I hear the bathroom fan. It’s the first thing my mind gives focus to. This house is always so damn quiet, this neighborhood.
Drained would be more accurate.
You’re sound asleep. It makes me envious.
The bathroom lies a few feet from us, but I still don’t get out of bed. Like usual, somewhere in our slumber, our bodies have become intertwined and it would be rude to wake you.
Rude? I think about the ridiculousness of my own thoughts. I anger myself, and with a shove I scrape your arm from my chest. You stir. I walk over to the bathroom, open the cabinet, take two pills from the row of orange containers and drink them down with the tap.
Your voice is hoarse, “Are you still mad?”
I feel much more naked in the daylight. “No.”
You sit half way up. You’re never embarrassed. Never shy. Why?
I snag one of your button ups from the closet and seal it around me.

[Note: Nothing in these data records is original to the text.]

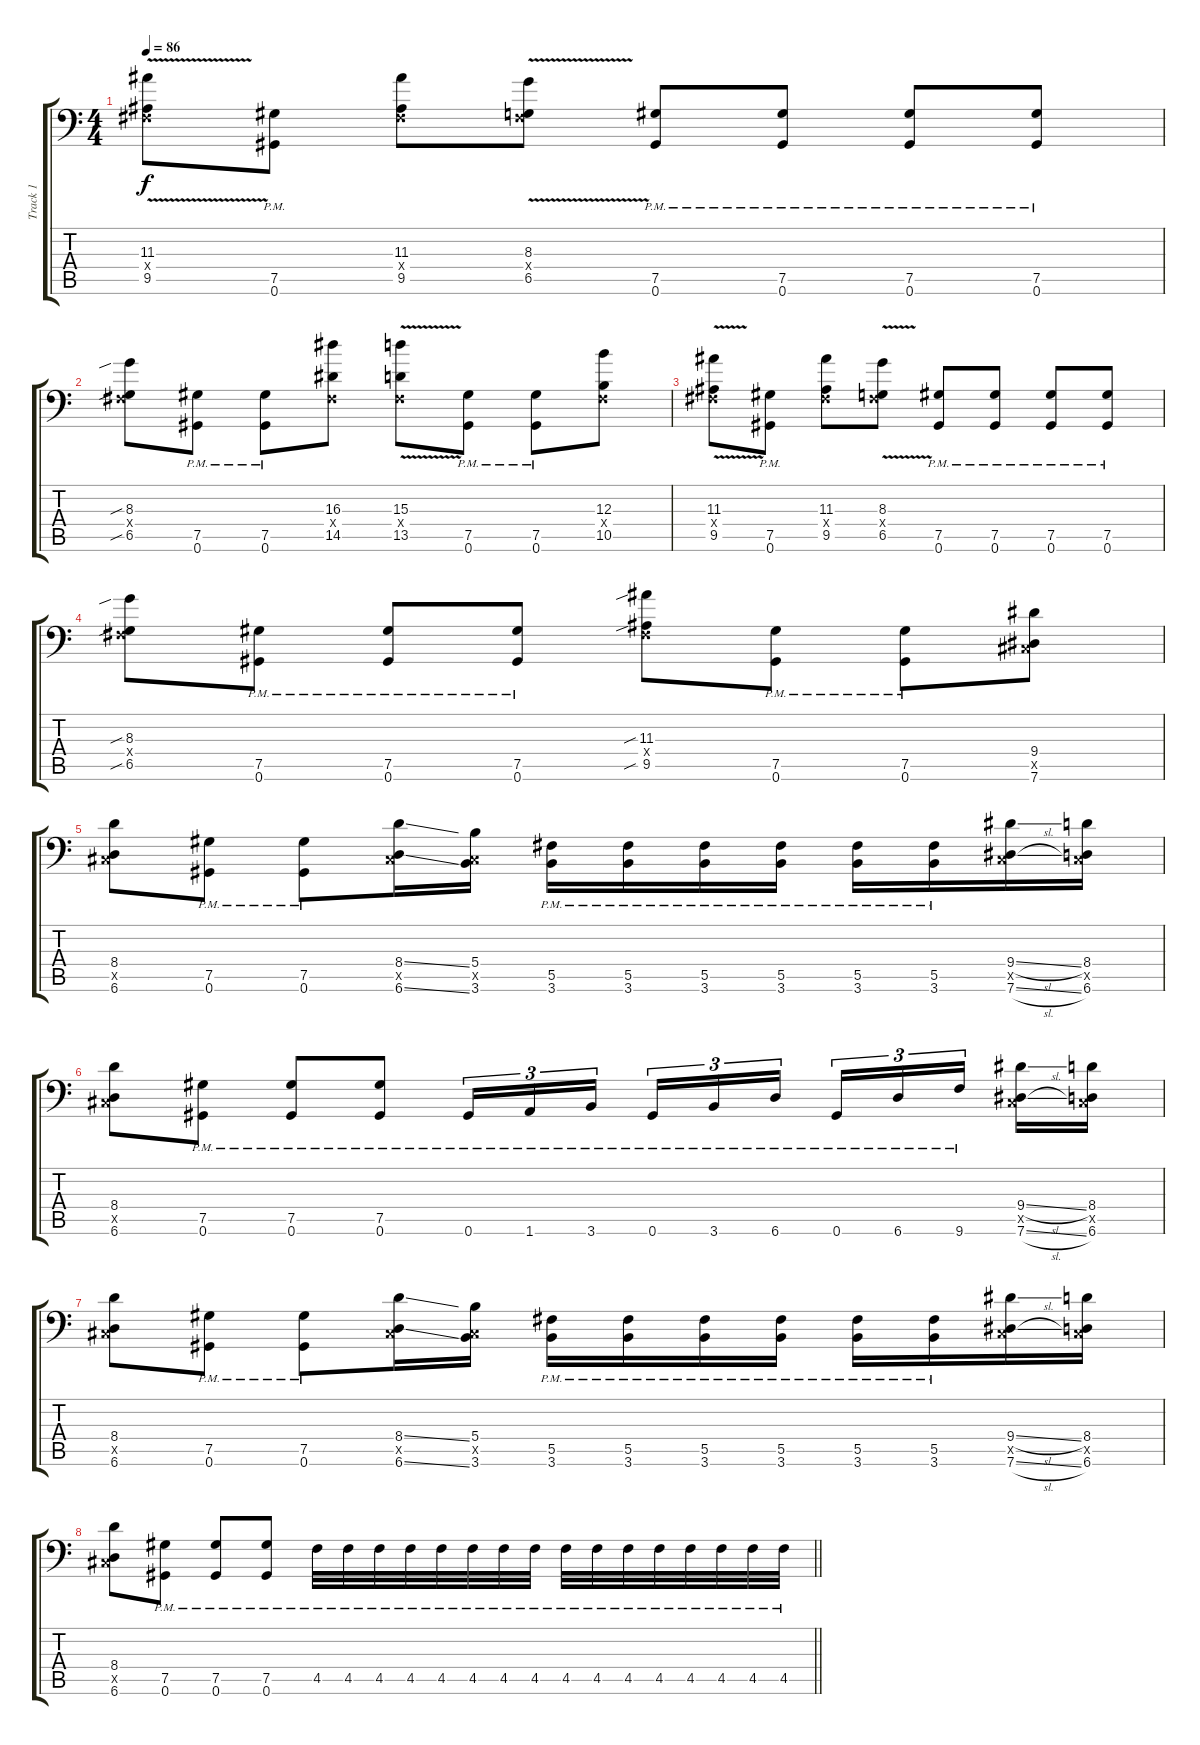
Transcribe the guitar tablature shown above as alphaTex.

\track ("Track 1" "Track 1") {instrument distortionguitar}
\staff {score tabs}
\tuning (Ab3 Eb3 B2 Gb2 Db2 Ab1) {hide}
\ts (4 4)
\tempo 86
\clef f4
\ks c
(11.3{v} 0.4{x} 9.5{v}).8{dy f} (7.5{pm} 0.6{pm}).8 (11.3 0.4{x} 9.5).8 (8.3{v} 0.4{x} 6.5{v}).8 (7.5{pm} 0.6{pm}).8 (7.5{pm} 0.6{pm}).8 (7.5{pm} 0.6{pm}).8 (7.5{pm} 0.6{pm}).8 |
(8.3{sib} 0.4{x} 6.5{sib}).8 (7.5{pm} 0.6{pm}).8 (7.5{pm} 0.6{pm}).8 (16.3 0.4{x} 14.5).8 (15.3{v} 0.4{x} 13.5{v}).8 (7.5{pm} 0.6{pm}).8 (7.5{pm} 0.6{pm}).8 (12.3 0.4{x} 10.5).8 |
(11.3{v} 0.4{x} 9.5{v}).8 (7.5{pm} 0.6{pm}).8 (11.3 0.4{x} 9.5).8 (8.3{v} 0.4{x} 6.5{v}).8 (7.5{pm} 0.6{pm}).8 (7.5{pm} 0.6{pm}).8 (7.5{pm} 0.6{pm}).8 (7.5{pm} 0.6{pm}).8 |
(8.3{sib} 0.4{x} 6.5{sib}).8 (7.5{pm} 0.6{pm}).8 (7.5{pm} 0.6{pm}).8 (7.5{pm} 0.6{pm}).8 (11.3{sib} 0.4{x} 9.5{sib}).8 (7.5{pm} 0.6{pm}).8 (7.5{pm} 0.6{pm}).8 (9.4 0.5{x} 7.6).8 |
(8.4 0.5{x} 6.6).8 (7.5{pm} 0.6{pm}).8 (7.5{pm} 0.6{pm}).8 (8.4{ss} 0.5{x} 6.6{ss}).16 (5.4 0.5{x} 3.6).16 (5.5{pm} 3.6{pm}).16 (5.5{pm} 3.6{pm}).16 (5.5{pm} 3.6{pm}).16 (5.5{pm} 3.6{pm}).16 (5.5{pm} 3.6{pm}).16 (5.5{pm} 3.6{pm}).16 (9.4{sl} 0.5{x} 7.6{sl}).16 (8.4 0.5{x} 6.6).16 |
(8.4 0.5{x} 6.6).8 (7.5{pm} 0.6{pm}).8 (7.5{pm} 0.6{pm}).8 (7.5{pm} 0.6{pm}).8 0.6{pm}.16{tu (3 2)} 1.6{pm}.16{tu (3 2)} 3.6{pm}.16{tu (3 2) beam splitsecondary} 0.6{pm}.16{tu (3 2)} 3.6{pm}.16{tu (3 2)} 6.6{pm}.16{tu (3 2)} 0.6{pm}.16{tu (3 2)} 6.6{pm}.16{tu (3 2)} 9.6{pm}.16{tu (3 2) beam splitsecondary} (9.4{sl} 0.5{x} 7.6{sl}).16 (8.4 0.5{x} 6.6).16 |
(8.4 0.5{x} 6.6).8 (7.5{pm} 0.6{pm}).8 (7.5{pm} 0.6{pm}).8 (8.4{ss} 0.5{x} 6.6{ss}).16 (5.4 0.5{x} 3.6).16 (5.5{pm} 3.6{pm}).16 (5.5{pm} 3.6{pm}).16 (5.5{pm} 3.6{pm}).16 (5.5{pm} 3.6{pm}).16 (5.5{pm} 3.6{pm}).16 (5.5{pm} 3.6{pm}).16 (9.4{sl} 0.5{x} 7.6{sl}).16 (8.4 0.5{x} 6.6).16 |
\barLineRight lightlight
(8.4 0.5{x} 6.6).8 (7.5{pm} 0.6{pm}).8 (7.5{pm} 0.6{pm}).8 (7.5{pm} 0.6{pm}).8 4.5{pm}.32 4.5{pm}.32 4.5{pm}.32 4.5{pm}.32 4.5{pm}.32 4.5{pm}.32 4.5{pm}.32 4.5{pm}.32 4.5{pm}.32 4.5{pm}.32 4.5{pm}.32 4.5{pm}.32 4.5{pm}.32 4.5{pm}.32 4.5{pm}.32 4.5{pm}.32
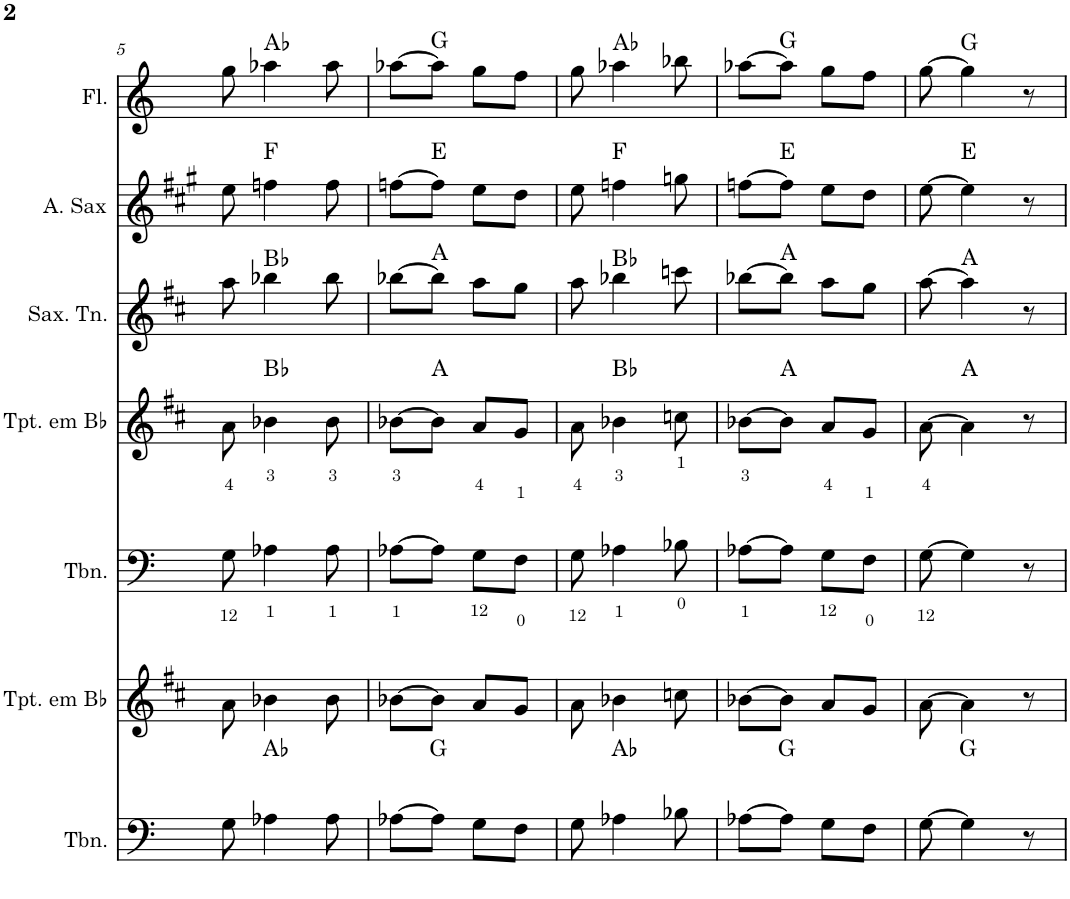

“I don’t think we should go out drinking for a while.”
“Yeah, no shit.” I say a little harsher than I’d thought.
Your eyebrows rise. You realize I’m still upset, so you back pedal.
“What I mean is…until you’re…we’re healed of all of this…”
My lips curl into a scoff, “Healed? Do you really think that healed is a possibility?”
“I don’t know.” Fatigue colors you pale.
You’d run your fingers through your hair at this point if you weren’t bald, instead you rub the nape of your neck.
“This isn’t something you just heal from.” I state.
“It’s imbedded in my brain.” I rub my eyes; they’re rigid from the previous night’s mascara, smeared from crying. The memory of the two of you lingers beneath my lids.
“I know I’m-“
“Don’t say you’re sorry. You’ve said it a million times… The point is I know you’re sorry. I believe you, but that doesn’t change it. You can’t undo it. I can’t undo it. We can’t undo.”
A sweeping motion with my hand, “It’s done.”